**WORK REQUIRED**
Pictures stay out of the copy; set down each line of the listing below exactly.

INFORMATION SHOWN: Begin

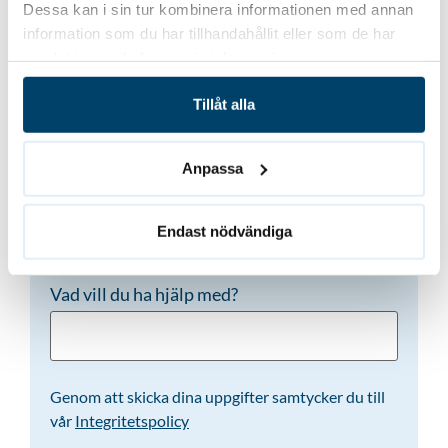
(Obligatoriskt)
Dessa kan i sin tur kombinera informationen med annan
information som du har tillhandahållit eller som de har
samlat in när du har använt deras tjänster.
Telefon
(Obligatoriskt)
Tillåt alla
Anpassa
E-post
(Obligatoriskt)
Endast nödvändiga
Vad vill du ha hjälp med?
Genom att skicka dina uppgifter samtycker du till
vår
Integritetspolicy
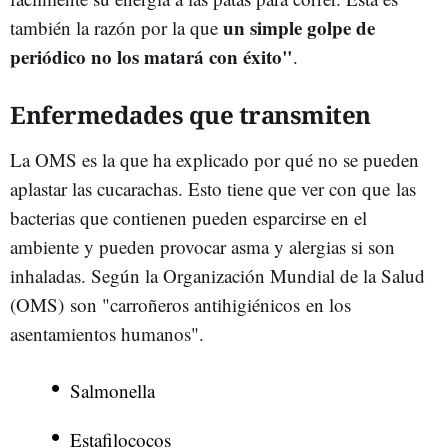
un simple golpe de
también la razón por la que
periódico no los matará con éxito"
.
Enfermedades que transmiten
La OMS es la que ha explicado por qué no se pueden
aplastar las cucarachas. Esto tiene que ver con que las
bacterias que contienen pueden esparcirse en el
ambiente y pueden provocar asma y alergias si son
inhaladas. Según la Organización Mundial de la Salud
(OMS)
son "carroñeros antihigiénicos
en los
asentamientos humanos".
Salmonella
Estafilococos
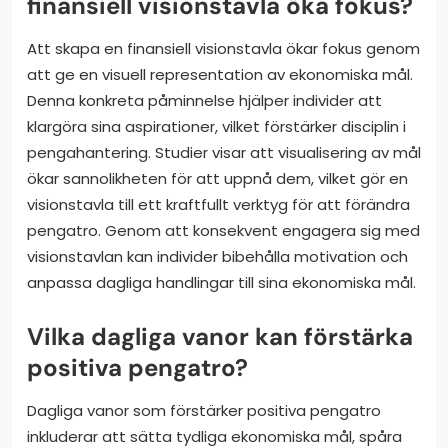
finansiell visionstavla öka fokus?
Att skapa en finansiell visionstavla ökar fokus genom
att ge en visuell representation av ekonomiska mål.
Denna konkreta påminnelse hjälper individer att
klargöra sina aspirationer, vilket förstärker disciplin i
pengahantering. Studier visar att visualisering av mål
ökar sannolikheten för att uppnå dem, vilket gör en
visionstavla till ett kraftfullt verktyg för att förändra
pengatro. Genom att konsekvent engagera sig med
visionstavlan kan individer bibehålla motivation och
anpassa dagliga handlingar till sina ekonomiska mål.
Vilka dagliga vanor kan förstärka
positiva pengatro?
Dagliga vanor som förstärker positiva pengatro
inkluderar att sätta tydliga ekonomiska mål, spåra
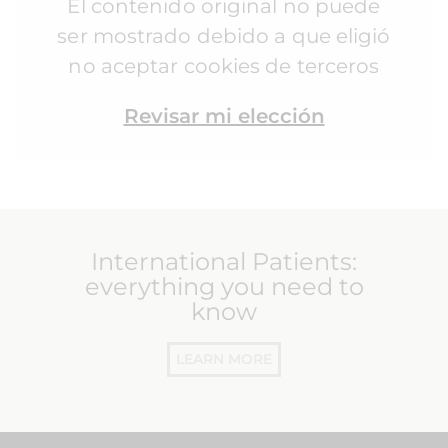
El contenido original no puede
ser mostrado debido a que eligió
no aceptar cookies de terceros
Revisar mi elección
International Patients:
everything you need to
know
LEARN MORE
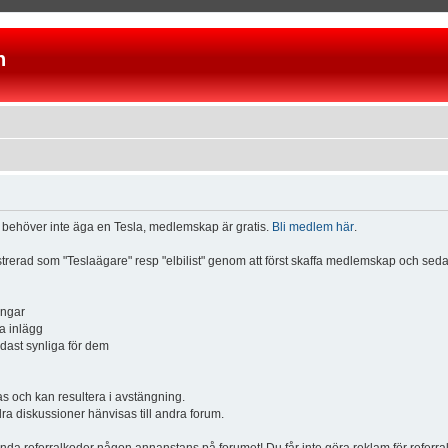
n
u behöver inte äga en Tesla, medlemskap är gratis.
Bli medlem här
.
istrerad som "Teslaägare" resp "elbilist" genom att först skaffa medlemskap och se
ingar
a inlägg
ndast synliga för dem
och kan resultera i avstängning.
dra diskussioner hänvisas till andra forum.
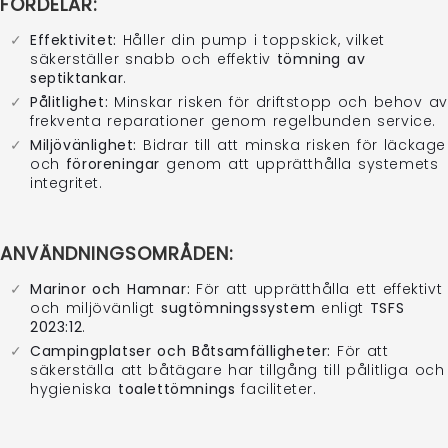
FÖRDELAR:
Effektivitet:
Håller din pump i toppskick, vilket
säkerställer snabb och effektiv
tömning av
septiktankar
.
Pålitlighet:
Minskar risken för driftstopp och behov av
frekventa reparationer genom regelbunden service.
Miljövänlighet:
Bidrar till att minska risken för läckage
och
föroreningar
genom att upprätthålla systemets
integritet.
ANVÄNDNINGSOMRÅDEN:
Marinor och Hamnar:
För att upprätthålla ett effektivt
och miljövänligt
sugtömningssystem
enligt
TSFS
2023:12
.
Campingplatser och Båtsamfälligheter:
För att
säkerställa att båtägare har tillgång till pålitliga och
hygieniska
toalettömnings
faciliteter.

INFORMATION SHOWN: End

**SOLUTION BELOW**
(Obligatoriskt)
Dessa kan i sin tur kombinera informationen med annan
information som du har tillhandahållit eller som de har
samlat in när du har använt deras tjänster.
Telefon
(Obligatoriskt)
Tillåt alla
Anpassa
E-post
(Obligatoriskt)
Endast nödvändiga
Vad vill du ha hjälp med?
Genom att skicka dina uppgifter samtycker du till
vår
Integritetspolicy
un simple golpe de
también la razón por la que
periódico no los matará con éxito"
.
Enfermedades que transmiten
La OMS es la que ha explicado por qué no se pueden
aplastar las cucarachas. Esto tiene que ver con que las
bacterias que contienen pueden esparcirse en el
ambiente y pueden provocar asma y alergias si son
inhaladas. Según la Organización Mundial de la Salud
(OMS)
son "carroñeros antihigiénicos
en los
asentamientos humanos".
Salmonella
Estafilococos
finansiell visionstavla öka fokus?
Att skapa en finansiell visionstavla ökar fokus genom
att ge en visuell representation av ekonomiska mål.
Denna konkreta påminnelse hjälper individer att
klargöra sina aspirationer, vilket förstärker disciplin i
pengahantering. Studier visar att visualisering av mål
ökar sannolikheten för att uppnå dem, vilket gör en
visionstavla till ett kraftfullt verktyg för att förändra
pengatro. Genom att konsekvent engagera sig med
visionstavlan kan individer bibehålla motivation och
anpassa dagliga handlingar till sina ekonomiska mål.
Vilka dagliga vanor kan förstärka
positiva pengatro?
Dagliga vanor som förstärker positiva pengatro
inkluderar att sätta tydliga ekonomiska mål, spåra
El contenido original no puede
ser mostrado debido a que eligió
no aceptar cookies de terceros
Revisar mi elección
International Patients:
everything you need to
know
LEARN MORE
n
u behöver inte äga en Tesla, medlemskap är gratis.
Bli medlem här
.
istrerad som "Teslaägare" resp "elbilist" genom att först skaffa medlemskap och se
ingar
a inlägg
ndast synliga för dem
och kan resultera i avstängning.
dra diskussioner hänvisas till andra forum.
FÖRDELAR:
Effektivitet:
Håller din pump i toppskick, vilket
säkerställer snabb och effektiv
tömning av
septiktankar
.
Pålitlighet:
Minskar risken för driftstopp och behov av
frekventa reparationer genom regelbunden service.
Miljövänlighet:
Bidrar till att minska risken för läckage
och
föroreningar
genom att upprätthålla systemets
integritet.
ANVÄNDNINGSOMRÅDEN:
Marinor och Hamnar:
För att upprätthålla ett effektivt
och miljövänligt
sugtömningssystem
enligt
TSFS
2023:12
.
Campingplatser och Båtsamfälligheter:
För att
säkerställa att båtägare har tillgång till pålitliga och
hygieniska
toalettömnings
faciliteter.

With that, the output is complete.